Smaller players also doing well
Turning to the smaller laboratory equipment companies reporting this week, strong sales increases were seen across the board.
Varian, which makes scientific equipment and consumable and vacuum products such as pumps and leak detectors, recorded a double-digit (13.6 per cent) hike in sales to $233 million in the period – its fiscal second quarter - while operating income managed a 5 per cent boost to $22.4 million.
The company said that the results reflect improved demand from both industrial and life science customers and a number of new product launches in its scientific instruments and vacuum technologies segments, and particularly in its flagship nuclear magnetic resonance (NMR) portfolio, used to for mapping molecular structures and learning how molecules function and relate to each other.
NMR is used as a workhorse technology by pharmaceutical and life science researchers for organic synthesis analysis, protein structure, function, and dynamics. Additionally, it is a highly useful tool for metabolite profiling, especially as it relates to uncovering potentially toxic side effects of a new drug candidate.
Last week, Varian unveiled the first-ever commercial system capable of automatically processing NMR sample tubes using the standard 96-sample format. The 768AS instrument is designed to replace the current protocol that requires operators to manually introduce NMR tubes into specific holders, called turbines, prior to analysis.

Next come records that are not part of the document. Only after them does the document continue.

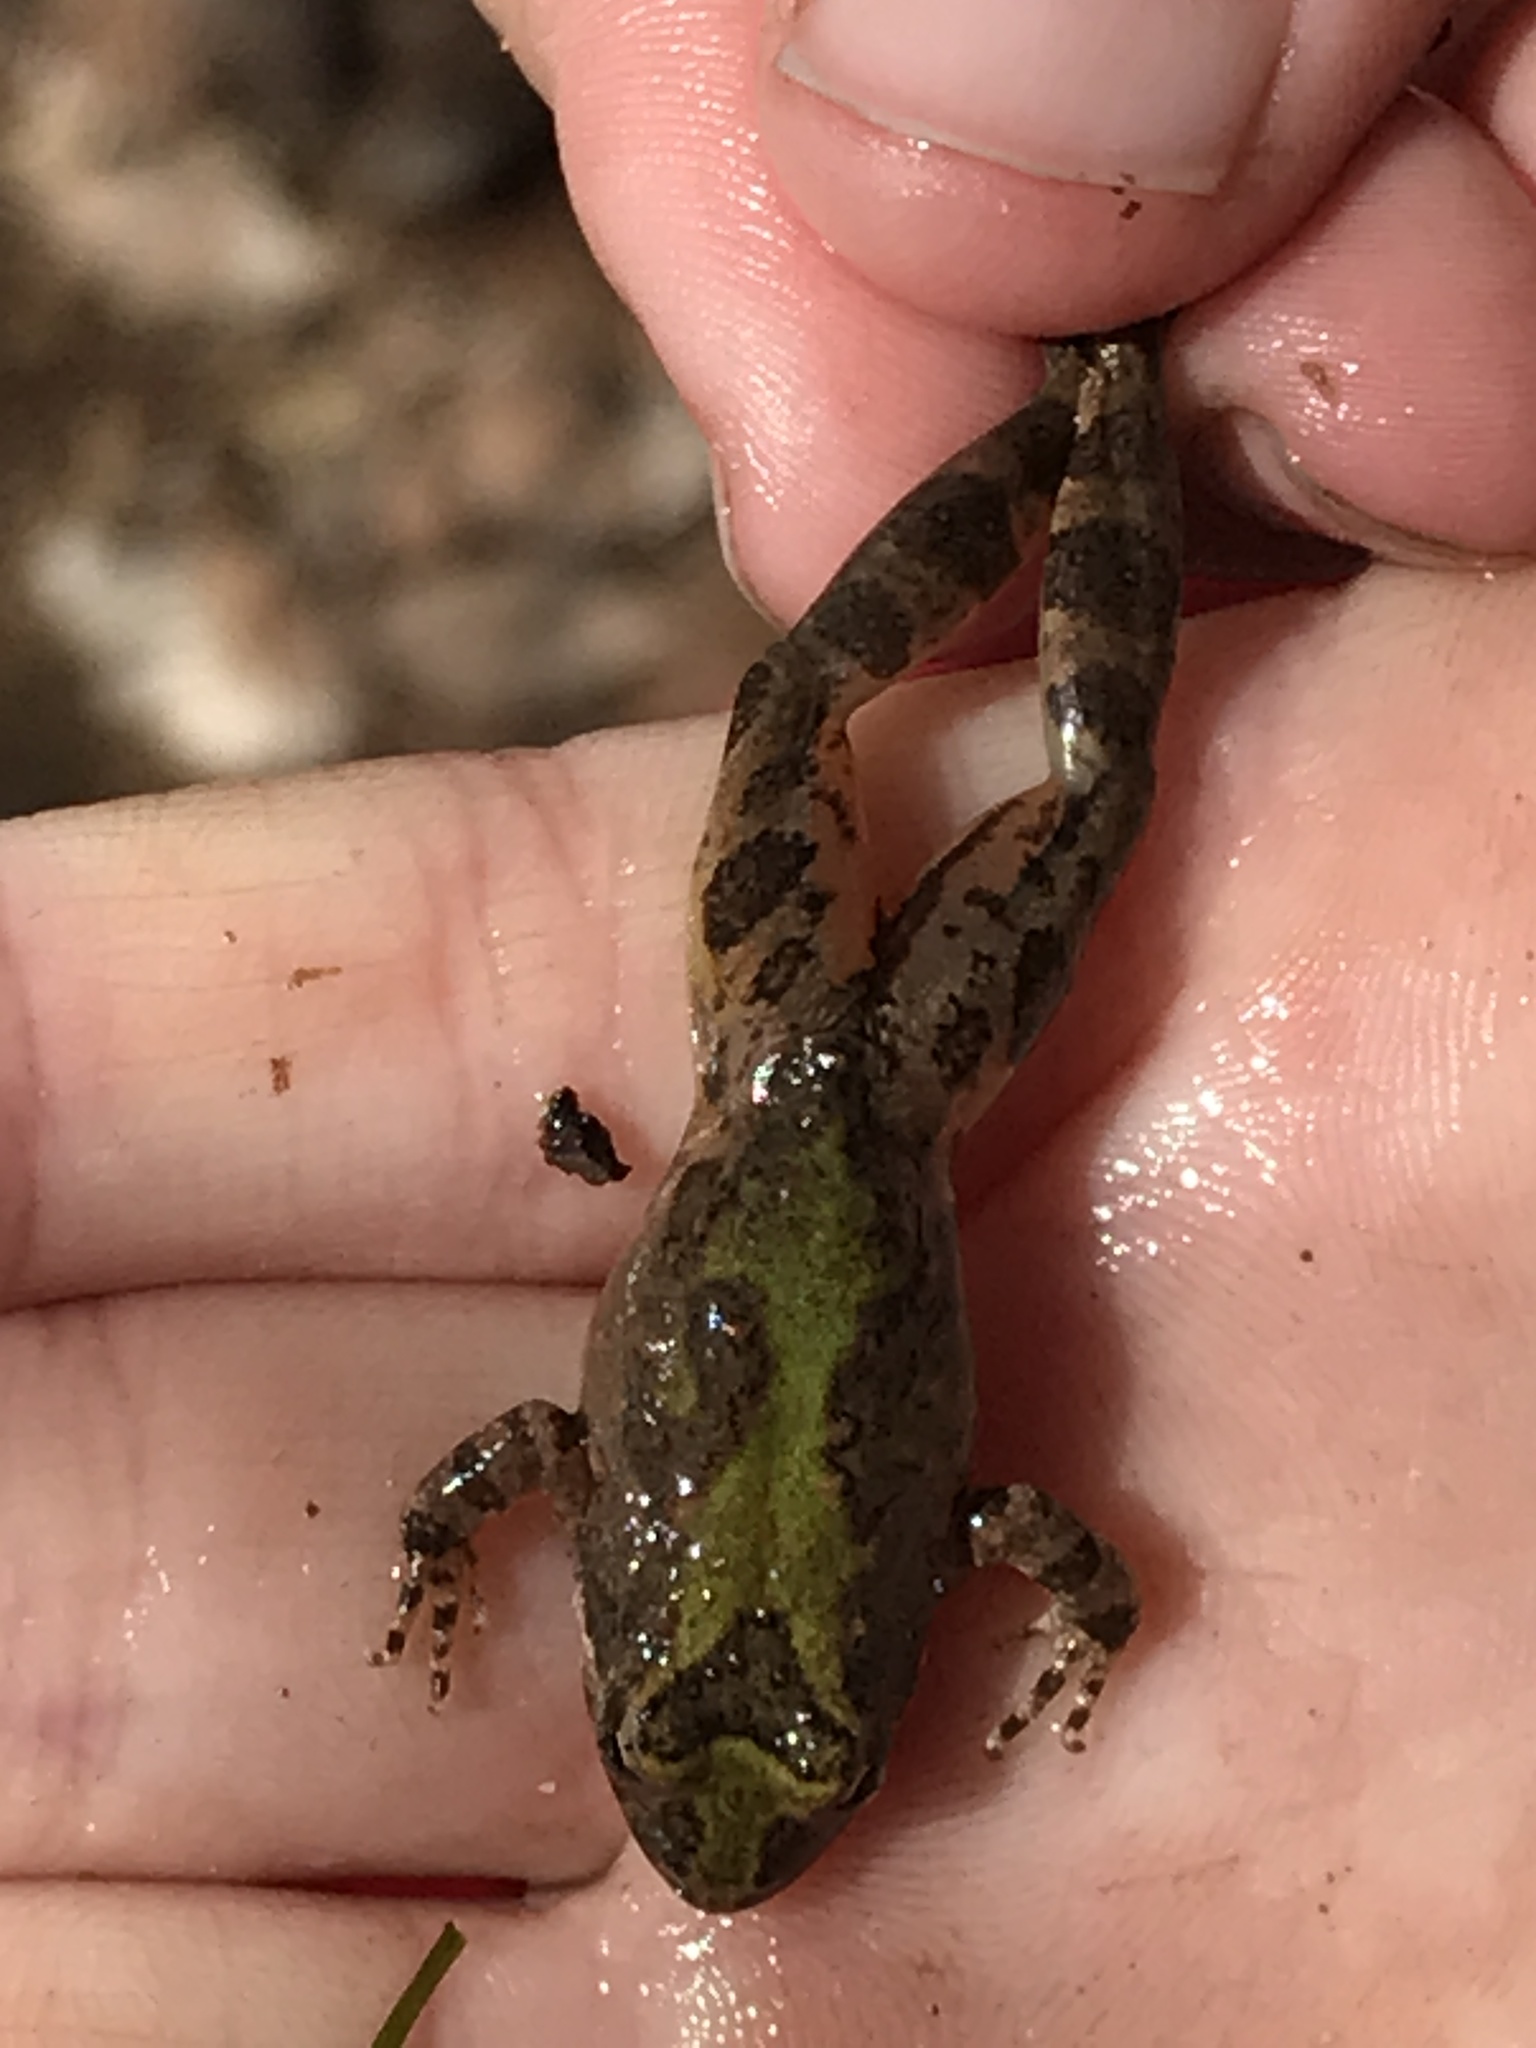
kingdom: Animalia
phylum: Chordata
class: Amphibia
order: Anura
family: Hylidae
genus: Acris
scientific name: Acris blanchardi
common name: Blanchard's cricket frog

Finally, Charles River Laboratories reported a 13.5 per cent increase in first-quarter sales to $173 million, while operating income soared 16.8 per cent to $39.5 million.
The company put the result down to a strengthening market for outsourced development services and increased spending in the pharmaceutical and biotechnology sectors. This drove sales in its research models and services division - which focuses on drug discovery and development tools such as animal models - up 10 per cent to $113 million.